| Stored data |

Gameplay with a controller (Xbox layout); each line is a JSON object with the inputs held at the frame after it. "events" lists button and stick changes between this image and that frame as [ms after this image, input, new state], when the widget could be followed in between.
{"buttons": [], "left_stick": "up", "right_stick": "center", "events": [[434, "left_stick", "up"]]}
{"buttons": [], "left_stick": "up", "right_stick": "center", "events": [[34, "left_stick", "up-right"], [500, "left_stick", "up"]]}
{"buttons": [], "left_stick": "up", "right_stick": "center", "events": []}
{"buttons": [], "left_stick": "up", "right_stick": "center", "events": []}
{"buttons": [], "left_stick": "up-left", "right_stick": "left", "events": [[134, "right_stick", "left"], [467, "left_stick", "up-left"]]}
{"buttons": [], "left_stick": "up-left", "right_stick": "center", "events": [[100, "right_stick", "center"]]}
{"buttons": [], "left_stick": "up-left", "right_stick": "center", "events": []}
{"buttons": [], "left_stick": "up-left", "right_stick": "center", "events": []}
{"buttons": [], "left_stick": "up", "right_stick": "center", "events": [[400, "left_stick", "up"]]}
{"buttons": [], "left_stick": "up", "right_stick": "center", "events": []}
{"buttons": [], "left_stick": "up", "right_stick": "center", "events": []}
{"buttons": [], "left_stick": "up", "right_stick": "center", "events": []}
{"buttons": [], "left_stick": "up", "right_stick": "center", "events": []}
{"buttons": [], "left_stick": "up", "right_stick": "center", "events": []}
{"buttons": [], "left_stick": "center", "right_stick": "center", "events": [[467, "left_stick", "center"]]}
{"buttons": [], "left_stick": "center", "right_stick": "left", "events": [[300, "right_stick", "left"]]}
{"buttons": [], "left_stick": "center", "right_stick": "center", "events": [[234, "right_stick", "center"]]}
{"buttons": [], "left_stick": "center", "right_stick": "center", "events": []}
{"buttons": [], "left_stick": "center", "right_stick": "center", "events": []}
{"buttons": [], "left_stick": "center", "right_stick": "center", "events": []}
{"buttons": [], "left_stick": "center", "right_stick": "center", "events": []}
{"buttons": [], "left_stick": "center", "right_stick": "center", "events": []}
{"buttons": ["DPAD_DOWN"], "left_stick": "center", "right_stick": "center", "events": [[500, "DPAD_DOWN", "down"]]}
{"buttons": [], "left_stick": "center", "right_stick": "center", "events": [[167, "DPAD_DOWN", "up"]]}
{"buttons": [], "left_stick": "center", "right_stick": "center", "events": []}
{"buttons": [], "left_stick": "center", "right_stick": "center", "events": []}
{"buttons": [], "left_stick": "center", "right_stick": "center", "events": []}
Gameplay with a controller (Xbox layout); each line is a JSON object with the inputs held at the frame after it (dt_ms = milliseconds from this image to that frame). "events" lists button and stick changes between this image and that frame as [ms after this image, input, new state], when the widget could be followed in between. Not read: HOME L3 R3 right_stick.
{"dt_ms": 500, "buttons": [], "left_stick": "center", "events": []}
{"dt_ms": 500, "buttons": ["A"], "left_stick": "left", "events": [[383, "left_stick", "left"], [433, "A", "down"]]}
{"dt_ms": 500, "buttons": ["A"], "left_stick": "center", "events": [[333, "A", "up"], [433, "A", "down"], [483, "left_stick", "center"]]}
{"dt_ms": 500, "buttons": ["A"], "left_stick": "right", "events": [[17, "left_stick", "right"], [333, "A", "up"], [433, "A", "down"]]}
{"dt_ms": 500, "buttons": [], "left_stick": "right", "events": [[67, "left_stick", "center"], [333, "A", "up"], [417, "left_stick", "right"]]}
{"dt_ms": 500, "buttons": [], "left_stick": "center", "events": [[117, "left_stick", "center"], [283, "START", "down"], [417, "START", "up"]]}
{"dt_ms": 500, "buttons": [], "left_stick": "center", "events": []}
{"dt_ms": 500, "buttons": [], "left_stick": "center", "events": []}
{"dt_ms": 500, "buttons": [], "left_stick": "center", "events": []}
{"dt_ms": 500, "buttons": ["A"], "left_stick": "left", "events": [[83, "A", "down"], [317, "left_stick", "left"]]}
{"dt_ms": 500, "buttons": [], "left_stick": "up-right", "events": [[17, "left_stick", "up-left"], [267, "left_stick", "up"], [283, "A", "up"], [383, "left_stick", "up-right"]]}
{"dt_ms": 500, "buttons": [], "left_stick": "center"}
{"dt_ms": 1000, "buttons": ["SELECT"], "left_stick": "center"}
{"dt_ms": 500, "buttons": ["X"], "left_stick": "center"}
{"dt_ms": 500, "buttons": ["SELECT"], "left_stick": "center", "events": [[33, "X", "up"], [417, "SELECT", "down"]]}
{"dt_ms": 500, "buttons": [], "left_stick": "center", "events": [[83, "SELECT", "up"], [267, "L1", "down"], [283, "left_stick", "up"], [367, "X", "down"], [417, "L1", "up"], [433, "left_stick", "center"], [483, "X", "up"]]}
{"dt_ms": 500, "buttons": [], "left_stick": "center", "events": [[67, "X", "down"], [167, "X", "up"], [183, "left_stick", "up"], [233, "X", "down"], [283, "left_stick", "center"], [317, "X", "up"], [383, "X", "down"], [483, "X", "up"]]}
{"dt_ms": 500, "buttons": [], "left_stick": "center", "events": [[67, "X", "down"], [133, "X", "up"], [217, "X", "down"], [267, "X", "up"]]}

| Problem details |
Copy the records above exactly.

| Result of this task |
Gameplay with a controller (Xbox layout); each line is a JSON object with the inputs held at the frame after it. "events" lists button and stick changes between this image and that frame as [ms after this image, input, new state], when the widget could be followed in between.
{"buttons": [], "left_stick": "up", "right_stick": "center", "events": [[434, "left_stick", "up"]]}
{"buttons": [], "left_stick": "up", "right_stick": "center", "events": [[34, "left_stick", "up-right"], [500, "left_stick", "up"]]}
{"buttons": [], "left_stick": "up", "right_stick": "center", "events": []}
{"buttons": [], "left_stick": "up", "right_stick": "center", "events": []}
{"buttons": [], "left_stick": "up-left", "right_stick": "left", "events": [[134, "right_stick", "left"], [467, "left_stick", "up-left"]]}
{"buttons": [], "left_stick": "up-left", "right_stick": "center", "events": [[100, "right_stick", "center"]]}
{"buttons": [], "left_stick": "up-left", "right_stick": "center", "events": []}
{"buttons": [], "left_stick": "up-left", "right_stick": "center", "events": []}
{"buttons": [], "left_stick": "up", "right_stick": "center", "events": [[400, "left_stick", "up"]]}
{"buttons": [], "left_stick": "up", "right_stick": "center", "events": []}
{"buttons": [], "left_stick": "up", "right_stick": "center", "events": []}
{"buttons": [], "left_stick": "up", "right_stick": "center", "events": []}
{"buttons": [], "left_stick": "up", "right_stick": "center", "events": []}
{"buttons": [], "left_stick": "up", "right_stick": "center", "events": []}
{"buttons": [], "left_stick": "center", "right_stick": "center", "events": [[467, "left_stick", "center"]]}
{"buttons": [], "left_stick": "center", "right_stick": "left", "events": [[300, "right_stick", "left"]]}
{"buttons": [], "left_stick": "center", "right_stick": "center", "events": [[234, "right_stick", "center"]]}
{"buttons": [], "left_stick": "center", "right_stick": "center", "events": []}
{"buttons": [], "left_stick": "center", "right_stick": "center", "events": []}
{"buttons": [], "left_stick": "center", "right_stick": "center", "events": []}
{"buttons": [], "left_stick": "center", "right_stick": "center", "events": []}
{"buttons": [], "left_stick": "center", "right_stick": "center", "events": []}
{"buttons": ["DPAD_DOWN"], "left_stick": "center", "right_stick": "center", "events": [[500, "DPAD_DOWN", "down"]]}
{"buttons": [], "left_stick": "center", "right_stick": "center", "events": [[167, "DPAD_DOWN", "up"]]}
{"buttons": [], "left_stick": "center", "right_stick": "center", "events": []}
{"buttons": [], "left_stick": "center", "right_stick": "center", "events": []}
{"buttons": [], "left_stick": "center", "right_stick": "center", "events": []}
Gameplay with a controller (Xbox layout); each line is a JSON object with the inputs held at the frame after it (dt_ms = milliseconds from this image to that frame). "events" lists button and stick changes between this image and that frame as [ms after this image, input, new state], when the widget could be followed in between. Not read: HOME L3 R3 right_stick.
{"dt_ms": 500, "buttons": [], "left_stick": "center", "events": []}
{"dt_ms": 500, "buttons": ["A"], "left_stick": "left", "events": [[383, "left_stick", "left"], [433, "A", "down"]]}
{"dt_ms": 500, "buttons": ["A"], "left_stick": "center", "events": [[333, "A", "up"], [433, "A", "down"], [483, "left_stick", "center"]]}
{"dt_ms": 500, "buttons": ["A"], "left_stick": "right", "events": [[17, "left_stick", "right"], [333, "A", "up"], [433, "A", "down"]]}
{"dt_ms": 500, "buttons": [], "left_stick": "right", "events": [[67, "left_stick", "center"], [333, "A", "up"], [417, "left_stick", "right"]]}
{"dt_ms": 500, "buttons": [], "left_stick": "center", "events": [[117, "left_stick", "center"], [283, "START", "down"], [417, "START", "up"]]}
{"dt_ms": 500, "buttons": [], "left_stick": "center", "events": []}
{"dt_ms": 500, "buttons": [], "left_stick": "center", "events": []}
{"dt_ms": 500, "buttons": [], "left_stick": "center", "events": []}
{"dt_ms": 500, "buttons": ["A"], "left_stick": "left", "events": [[83, "A", "down"], [317, "left_stick", "left"]]}
{"dt_ms": 500, "buttons": [], "left_stick": "up-right", "events": [[17, "left_stick", "up-left"], [267, "left_stick", "up"], [283, "A", "up"], [383, "left_stick", "up-right"]]}
{"dt_ms": 500, "buttons": [], "left_stick": "center"}
{"dt_ms": 1000, "buttons": ["SELECT"], "left_stick": "center"}
{"dt_ms": 500, "buttons": ["X"], "left_stick": "center"}
{"dt_ms": 500, "buttons": ["SELECT"], "left_stick": "center", "events": [[33, "X", "up"], [417, "SELECT", "down"]]}
{"dt_ms": 500, "buttons": [], "left_stick": "center", "events": [[83, "SELECT", "up"], [267, "L1", "down"], [283, "left_stick", "up"], [367, "X", "down"], [417, "L1", "up"], [433, "left_stick", "center"], [483, "X", "up"]]}
{"dt_ms": 500, "buttons": [], "left_stick": "center", "events": [[67, "X", "down"], [167, "X", "up"], [183, "left_stick", "up"], [233, "X", "down"], [283, "left_stick", "center"], [317, "X", "up"], [383, "X", "down"], [483, "X", "up"]]}
{"dt_ms": 500, "buttons": [], "left_stick": "center", "events": [[67, "X", "down"], [133, "X", "up"], [217, "X", "down"], [267, "X", "up"]]}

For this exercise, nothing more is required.